WHAT THE EXERCISE ASKS :: Retype each of the records below exactly, leaving the pictures out.
═══ INPUT DATA ═══
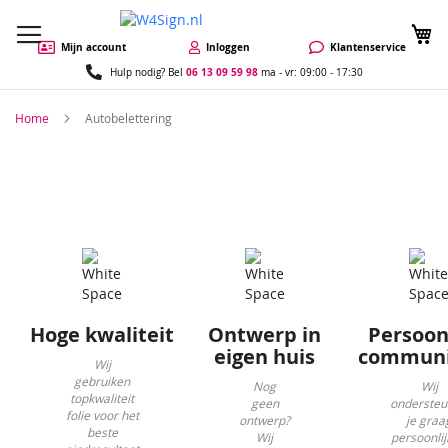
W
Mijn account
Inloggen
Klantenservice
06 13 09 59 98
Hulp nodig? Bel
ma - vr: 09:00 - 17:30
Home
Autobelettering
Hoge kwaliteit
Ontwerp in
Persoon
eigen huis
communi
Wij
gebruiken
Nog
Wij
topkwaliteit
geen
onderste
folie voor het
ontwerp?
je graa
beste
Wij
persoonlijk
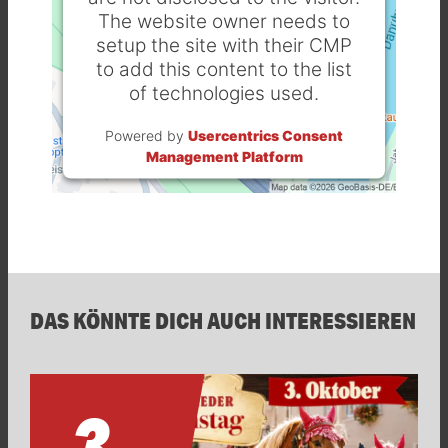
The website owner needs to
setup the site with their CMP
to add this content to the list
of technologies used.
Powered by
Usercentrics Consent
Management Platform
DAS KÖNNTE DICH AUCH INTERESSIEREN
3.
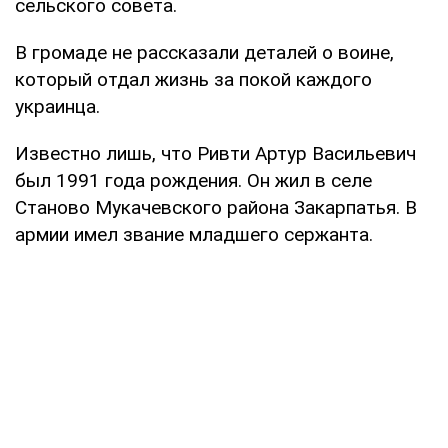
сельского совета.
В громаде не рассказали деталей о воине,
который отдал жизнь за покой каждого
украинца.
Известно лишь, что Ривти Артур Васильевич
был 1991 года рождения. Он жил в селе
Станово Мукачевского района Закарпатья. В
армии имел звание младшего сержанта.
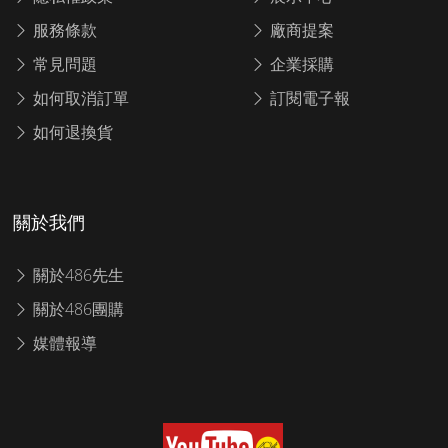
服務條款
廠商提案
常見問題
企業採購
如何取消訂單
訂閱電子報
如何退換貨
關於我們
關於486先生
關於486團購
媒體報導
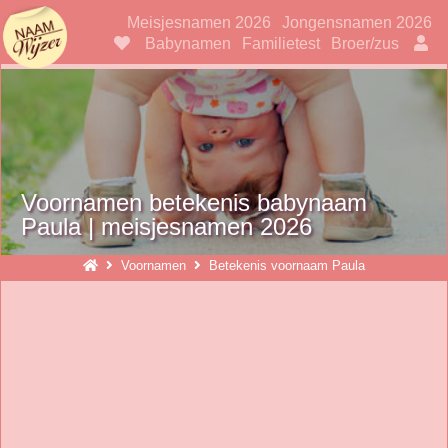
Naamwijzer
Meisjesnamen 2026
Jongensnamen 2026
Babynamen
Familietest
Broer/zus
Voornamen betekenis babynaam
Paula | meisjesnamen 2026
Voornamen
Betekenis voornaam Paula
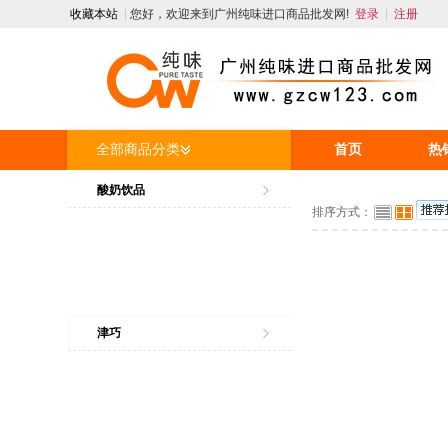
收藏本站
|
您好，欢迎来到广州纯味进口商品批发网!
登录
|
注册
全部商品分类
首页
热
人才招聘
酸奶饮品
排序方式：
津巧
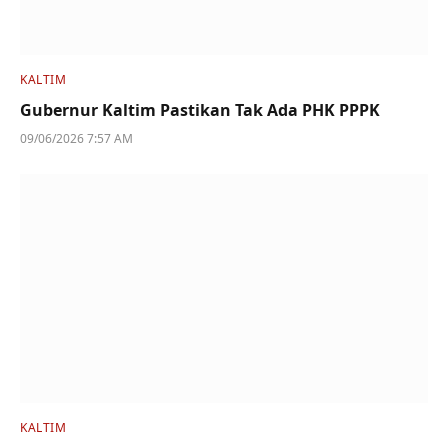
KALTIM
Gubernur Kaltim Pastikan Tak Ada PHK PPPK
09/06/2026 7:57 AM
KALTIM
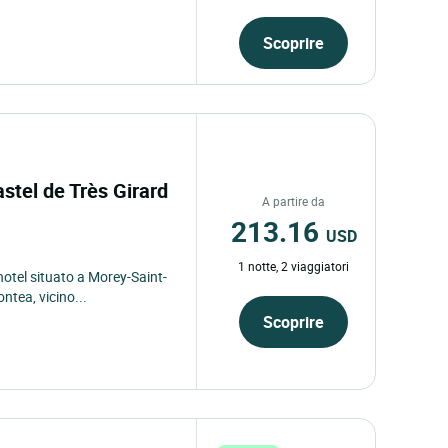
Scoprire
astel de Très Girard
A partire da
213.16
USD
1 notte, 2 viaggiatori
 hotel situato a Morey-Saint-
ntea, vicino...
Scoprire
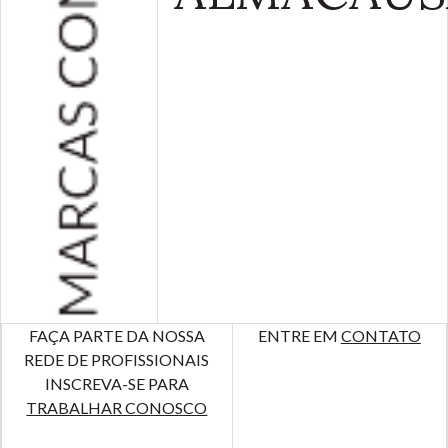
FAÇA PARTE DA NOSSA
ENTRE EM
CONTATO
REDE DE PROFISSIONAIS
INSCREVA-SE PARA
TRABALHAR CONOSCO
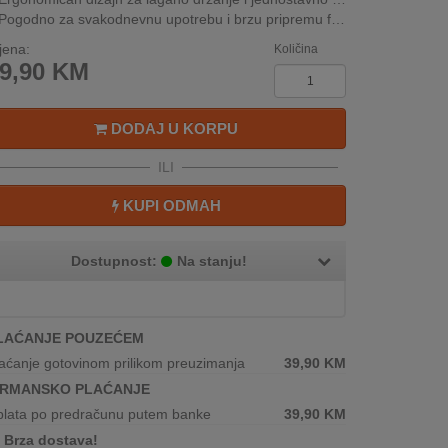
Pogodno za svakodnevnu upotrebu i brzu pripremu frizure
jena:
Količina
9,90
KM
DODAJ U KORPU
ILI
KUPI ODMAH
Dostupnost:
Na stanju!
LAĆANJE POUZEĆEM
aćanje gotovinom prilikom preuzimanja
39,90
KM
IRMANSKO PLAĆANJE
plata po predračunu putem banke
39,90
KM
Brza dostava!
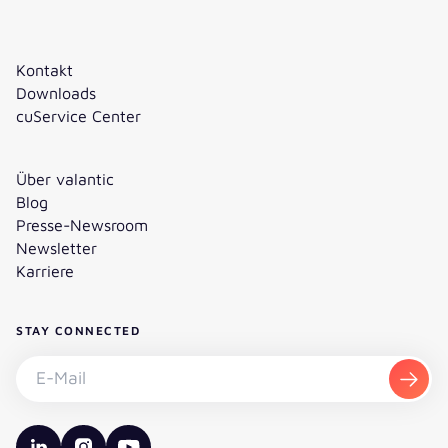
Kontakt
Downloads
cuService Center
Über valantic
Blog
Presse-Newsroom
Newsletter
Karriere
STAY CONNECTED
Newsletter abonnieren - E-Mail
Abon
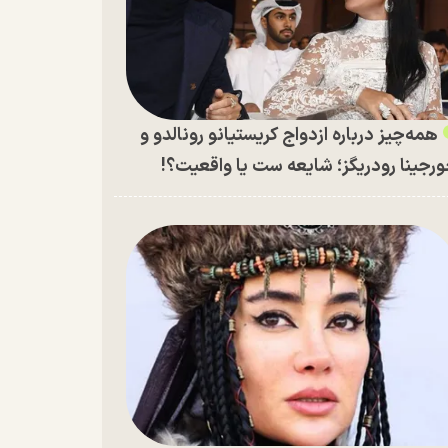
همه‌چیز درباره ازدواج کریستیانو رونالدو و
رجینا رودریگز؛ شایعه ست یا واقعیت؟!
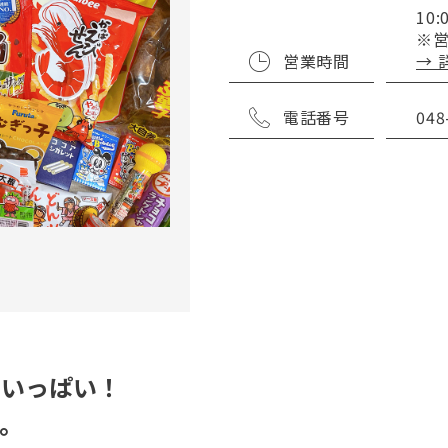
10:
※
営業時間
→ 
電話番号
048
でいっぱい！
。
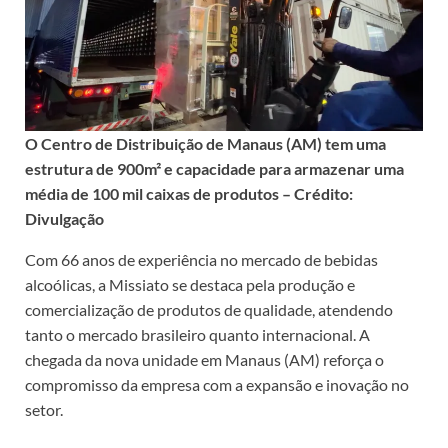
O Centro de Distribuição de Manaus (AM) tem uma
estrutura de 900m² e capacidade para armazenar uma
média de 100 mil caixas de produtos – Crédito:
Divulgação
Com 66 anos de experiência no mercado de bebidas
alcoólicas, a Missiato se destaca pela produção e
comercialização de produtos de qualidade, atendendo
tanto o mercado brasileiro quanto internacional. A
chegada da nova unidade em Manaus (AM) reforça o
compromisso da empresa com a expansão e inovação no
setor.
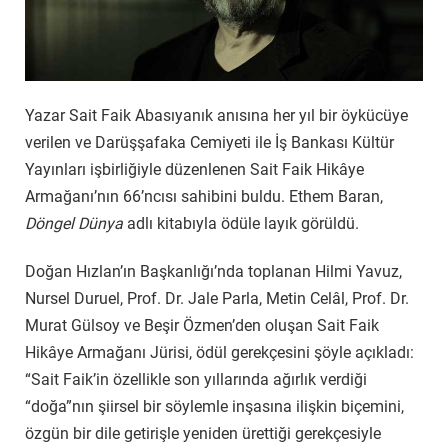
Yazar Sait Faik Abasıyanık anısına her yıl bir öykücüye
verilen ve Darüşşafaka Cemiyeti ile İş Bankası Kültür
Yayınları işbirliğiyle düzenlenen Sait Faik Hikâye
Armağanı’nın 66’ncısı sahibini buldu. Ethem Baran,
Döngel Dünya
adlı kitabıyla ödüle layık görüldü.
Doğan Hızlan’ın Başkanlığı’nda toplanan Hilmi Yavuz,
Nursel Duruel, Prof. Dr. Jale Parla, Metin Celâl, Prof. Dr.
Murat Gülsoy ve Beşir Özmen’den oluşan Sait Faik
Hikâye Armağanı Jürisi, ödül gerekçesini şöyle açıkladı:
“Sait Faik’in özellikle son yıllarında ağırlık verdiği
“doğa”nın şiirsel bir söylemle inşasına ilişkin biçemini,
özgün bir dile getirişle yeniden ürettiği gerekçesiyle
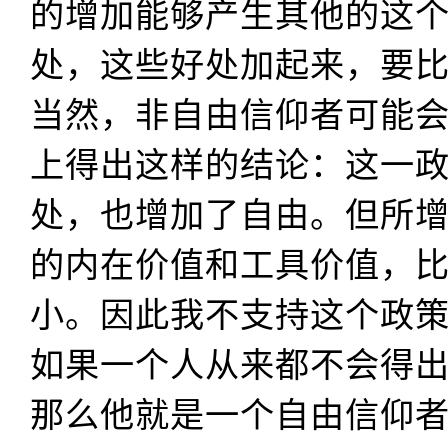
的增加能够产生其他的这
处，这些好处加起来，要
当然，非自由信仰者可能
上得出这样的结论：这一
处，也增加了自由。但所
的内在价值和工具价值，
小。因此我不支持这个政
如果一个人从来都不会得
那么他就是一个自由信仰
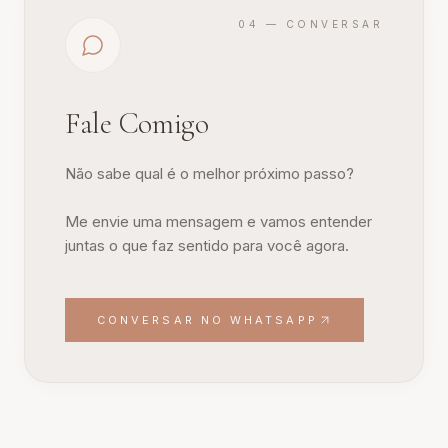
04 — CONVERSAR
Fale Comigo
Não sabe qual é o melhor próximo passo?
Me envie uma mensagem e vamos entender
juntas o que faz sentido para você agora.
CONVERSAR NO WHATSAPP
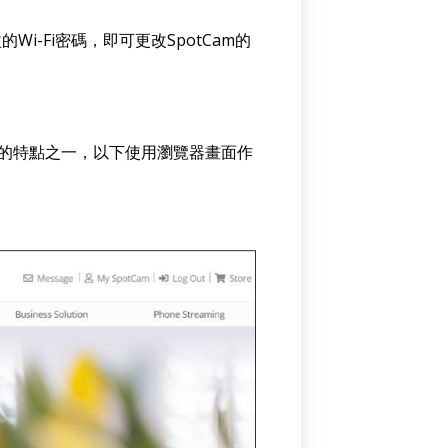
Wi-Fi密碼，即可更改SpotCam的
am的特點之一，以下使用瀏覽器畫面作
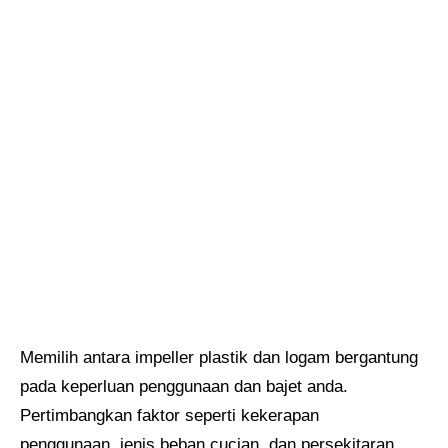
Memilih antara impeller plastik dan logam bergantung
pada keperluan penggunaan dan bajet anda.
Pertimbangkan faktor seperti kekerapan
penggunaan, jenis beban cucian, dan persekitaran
═══
REPLY TO THE EXERCISE ::
W
Mijn account
Inloggen
Klantenservice
06 13 09 59 98
Hulp nodig? Bel
ma - vr: 09:00 - 17:30
Home
Autobelettering
Hoge kwaliteit
Ontwerp in
Persoon
eigen huis
communi
Wij
gebruiken
Nog
Wij
topkwaliteit
geen
onderste
folie voor het
ontwerp?
je graa
beste
Wij
persoonlijk
The website owner needs to
setup the site with their CMP
to add this content to the list
of technologies used.
Powered by
Usercentrics Consent
Management Platform
DAS KÖNNTE DICH AUCH INTERESSIEREN
3.
сельского совета.
В громаде не рассказали деталей о воине,
который отдал жизнь за покой каждого
украинца.
Известно лишь, что Ривти Артур Васильевич
был 1991 года рождения. Он жил в селе
Станово Мукачевского района Закарпатья. В
армии имел звание младшего сержанта.
服務條款
廠商提案
常見問題
企業採購
如何取消訂單
訂閱電子報
如何退換貨
關於我們
關於486先生
關於486團購
媒體報導
Naamwijzer
Meisjesnamen 2026
Jongensnamen 2026
Babynamen
Familietest
Broer/zus
Voornamen betekenis babynaam
Paula | meisjesnamen 2026
Voornamen
Betekenis voornaam Paula
收藏本站
|
您好，欢迎来到广州纯味进口商品批发网!
登录
|
注册
全部商品分类
首页
热
人才招聘
酸奶饮品
排序方式：
津巧
KALTIM
Gubernur Kaltim Pastikan Tak Ada PHK PPPK
09/06/2026 7:57 AM
KALTIM
Scoprire
astel de Très Girard
A partire da
213.16
USD
1 notte, 2 viaggiatori
 hotel situato a Morey-Saint-
ntea, vicino...
Scoprire
FAÇA PARTE DA NOSSA
ENTRE EM
CONTATO
REDE DE PROFISSIONAIS
INSCREVA-SE PARA
TRABALHAR CONOSCO
Pogodno za svakodnevnu upotrebu i brzu pripremu frizure
jena:
Količina
9,90
KM
DODAJ U KORPU
ILI
KUPI ODMAH
Dostupnost:
Na stanju!
LAĆANJE POUZEĆEM
aćanje gotovinom prilikom preuzimanja
39,90
KM
IRMANSKO PLAĆANJE
plata po predračunu putem banke
39,90
KM
Brza dostava!
Kontakt
Downloads
cuService Center
Über valantic
Blog
Presse-Newsroom
Newsletter
Karriere
STAY CONNECTED
Newsletter abonnieren - E-Mail
Abon
همه‌چیز درباره ازدواج کریستیانو رونالدو و
رجینا رودریگز؛ شایعه ست یا واقعیت؟!
10:
※
営業時間
→ 
電話番号
048
でいっぱい！
。
O Centro de Distribuição de Manaus (AM) tem uma
estrutura de 900m² e capacidade para armazenar uma
média de 100 mil caixas de produtos – Crédito:
Divulgação
Com 66 anos de experiência no mercado de bebidas
alcoólicas, a Missiato se destaca pela produção e
comercialização de produtos de qualidade, atendendo
tanto o mercado brasileiro quanto internacional. A
chegada da nova unidade em Manaus (AM) reforça o
compromisso da empresa com a expansão e inovação no
setor.
Yazar Sait Faik Abasıyanık anısına her yıl bir öykücüye
verilen ve Darüşşafaka Cemiyeti ile İş Bankası Kültür
Yayınları işbirliğiyle düzenlenen Sait Faik Hikâye
Armağanı’nın 66’ncısı sahibini buldu. Ethem Baran,
Döngel Dünya
adlı kitabıyla ödüle layık görüldü.
Doğan Hızlan’ın Başkanlığı’nda toplanan Hilmi Yavuz,
Nursel Duruel, Prof. Dr. Jale Parla, Metin Celâl, Prof. Dr.
Murat Gülsoy ve Beşir Özmen’den oluşan Sait Faik
Hikâye Armağanı Jürisi, ödül gerekçesini şöyle açıkladı:
“Sait Faik’in özellikle son yıllarında ağırlık verdiği
“doğa”nın şiirsel bir söylemle inşasına ilişkin biçemini,
özgün bir dile getirişle yeniden ürettiği gerekçesiyle
的增加能够产生其他的这
处，这些好处加起来，要
当然，非自由信仰者可能
上得出这样的结论：这一
处，也增加了自由。但所
的内在价值和工具价值，
小。因此我不支持这个政
如果一个人从来都不会得
那么他就是一个自由信仰
04 — CONVERSAR
Fale Comigo
Não sabe qual é o melhor próximo passo?
Me envie uma mensagem e vamos entender
juntas o que faz sentido para você agora.
CONVERSAR NO WHATSAPP
Wi-Fi密碼，即可更改SpotCam的
am的特點之一，以下使用瀏覽器畫面作
Memilih antara impeller plastik dan logam bergantung
pada keperluan penggunaan dan bajet anda.
Pertimbangkan faktor seperti kekerapan
penggunaan, jenis beban cucian, dan persekitaran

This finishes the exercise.